A weird little smile turned Penric’s lips. “I think such a ride could prove strangely unlucky for him. Don’t fret yourself, Oswyl. He may be the best-guarded prisoner you’ve ever taken.”
Penric sounded a bit full of himself on this point to Oswyl’s ear, but there were also the three temple guardsmen now being variously distributed with bedrolls between their room and the doors. And the shaman was plainly exhausted. The real danger might well come later, as he regained strength and balance. Oswyl shook his head and followed Penric up the stairs.
Although the bedchamber to which Gossa conducted them was a tidy-enough refuge, no room in this house was spacious. Now containing a washstand, wardrobe, bed, pulled-out trundle bed, bedroll, three men and two large dogs, it seemed even smaller. Gossa handed Oswyl the taper, pointed out the brace of candles on the washstand, bade them goodnight, and shut the door upon them. Oswyl improved the lighting somewhat when he lit the candles, although not the smell, as they were tallow.
Penric politely yielded first turn at the washstand to Oswyl. The prisoner came a pointed third. The sorcerer, who moved like a cat in the shadows, also preempted Oswyl’s intent to assign beds by plumping himself down on the trundle, and the dogs capped it by nosing Inglis to the bedroll and disposing themselves to either side of it. Inglis lowered himself awkwardly, with a pained grunt. Oswyl would have put the sorcerer on the floo
r in front of the door, and the prisoner between them.
“So, Inglis,” Penric began. “I am something of a physician, although not presently sworn to practice. I think I might do a little for that leg of yours, if you’ll let me have a look at it.”
“Is that wise?” asked Oswyl, startled. To him, Inglis’s injury had seemed as good as a leg-iron.
“Oh, yes,” said Penric cheerily. “We’ve destroyed enough fleas in this household to balance a week of healing.” He glanced at Inglis, made a brief wave of his hand, and added, “And lice.”
Inglis, sounding stung, said, “I slept in some vile inns. And I haven’t had a chance to bathe properly for a month.”
All right, he sleeps on the floor, Oswyl revised his plan. And then wondered if Penric had misunderstood him deliberately.

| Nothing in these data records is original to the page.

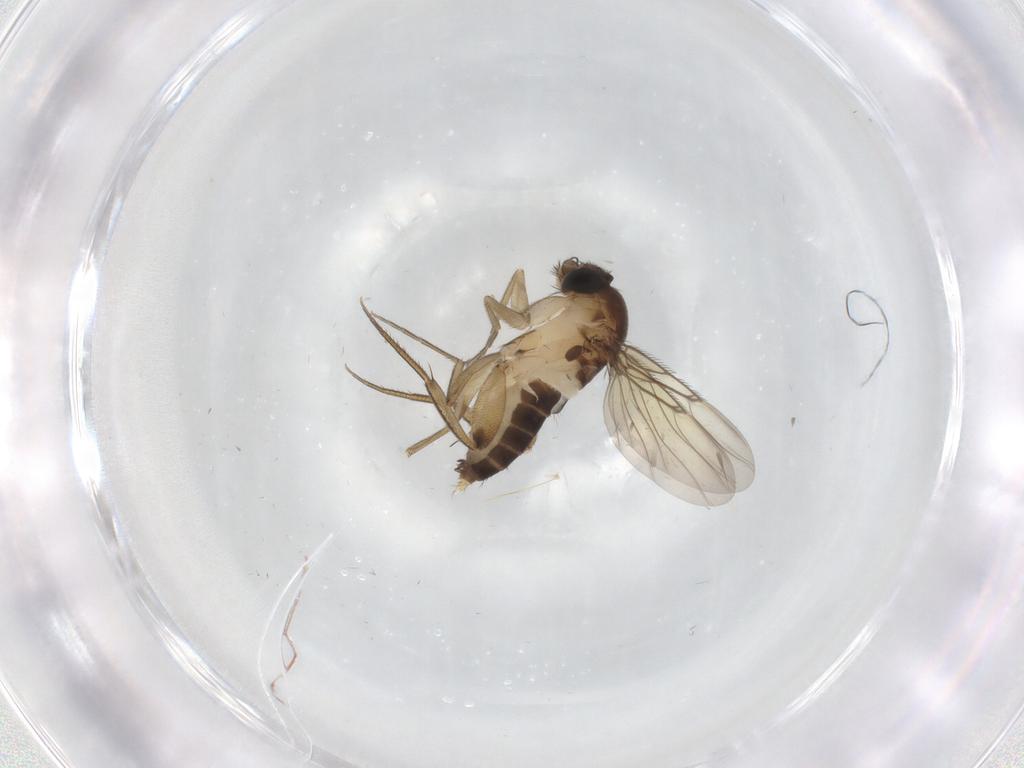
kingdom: Animalia
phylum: Arthropoda
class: Insecta
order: Diptera
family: Phoridae
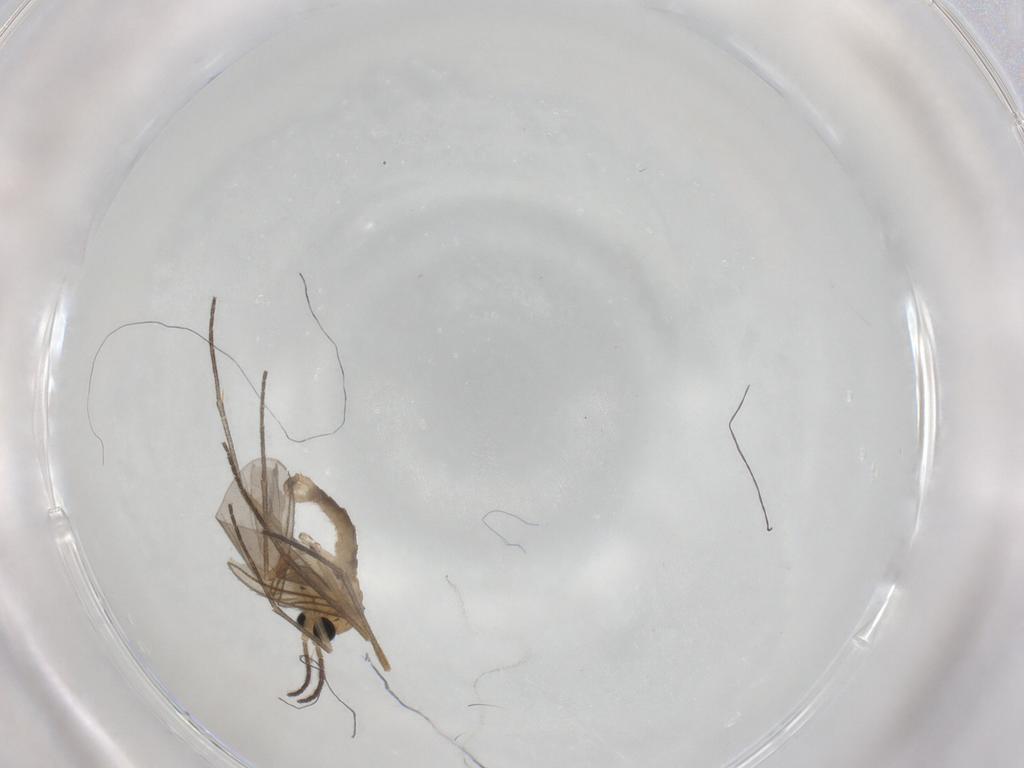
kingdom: Animalia
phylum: Arthropoda
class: Insecta
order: Diptera
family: Sciaridae
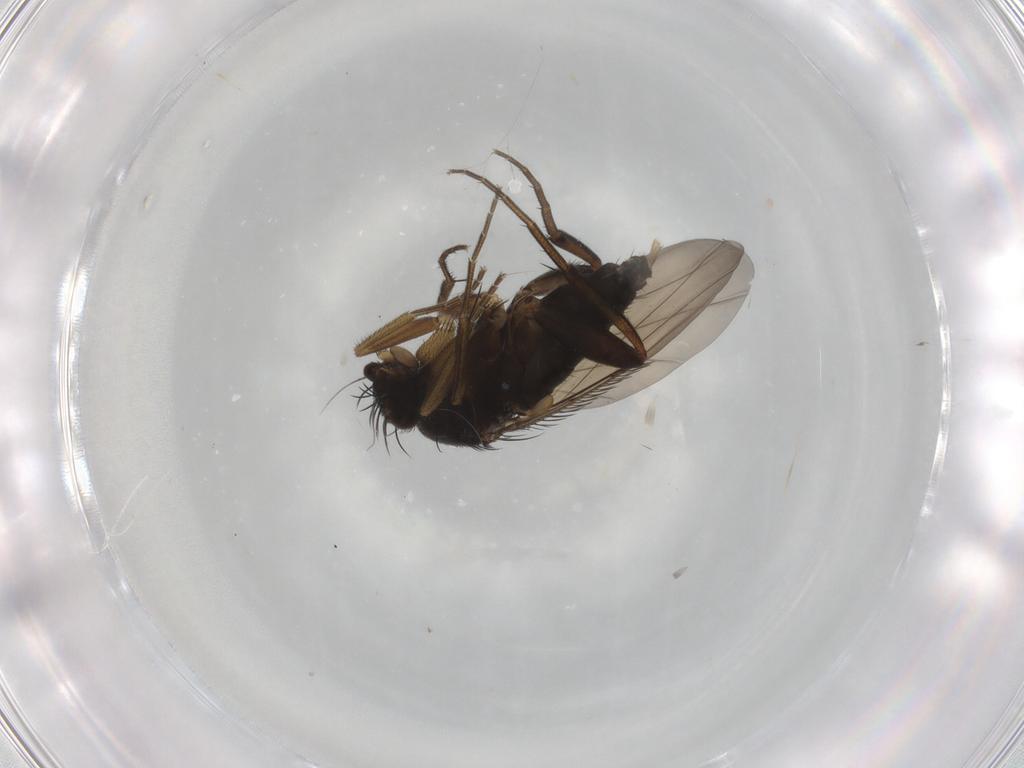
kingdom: Animalia
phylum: Arthropoda
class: Insecta
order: Diptera
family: Phoridae
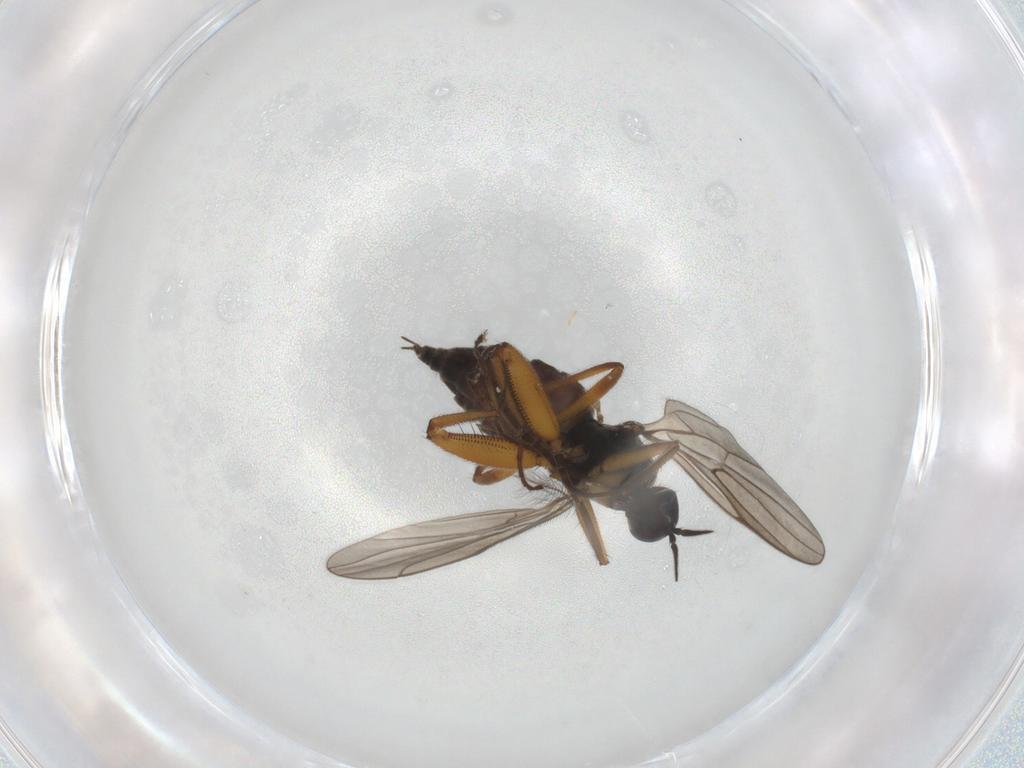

Inglis scrubbed a hand through his ragged hair, then swallowed a startled oath. In this light Oswyl couldn’t see the rain of dead bugs, but he could hear the faint patter as they hit the floorboards.
Fluidly, Penric slipped to Inglis’s right side, shoved Blood out of the way, and sat cross-legged. Inglis eyed him in doubt, but did not object, though he winced when Pen rolled up his trouser leg. The limb was impressively empurpled and swollen. The sorcerer hummed tunelessly to himself as he ran his hands up and down it. The rigidity of Inglis’s body eased. “Oh,” he murmured, sounding surprised. Penric’s face was bent over his work, but Oswyl could see his lips twitch up.
“A little ragged crack in one bone, but it’s not propagating despite your abuse of it. The rest is pulled muscles and some very unhappy tendons. The usual instruction would be to abandon ambition, put your leg up, and rest for about three weeks.”
Inglis snorted. Oswyl frowned.
“Indeed. But I may be able to supply a few more treatments as we go along, to replace some of that.” Penric straightened his back. There was no visible difference in the leg, but as Inglis sat up in his bedroll, Oswyl was reminded of those nursery stories where the hero removed a thorn from the wolf’s paw and was rewarded with the beast’s trust. Did Penric and Inglis know those tales, too? From the wry cast to Inglis’s face as he watched the sorcerer, Oswyl thought he might.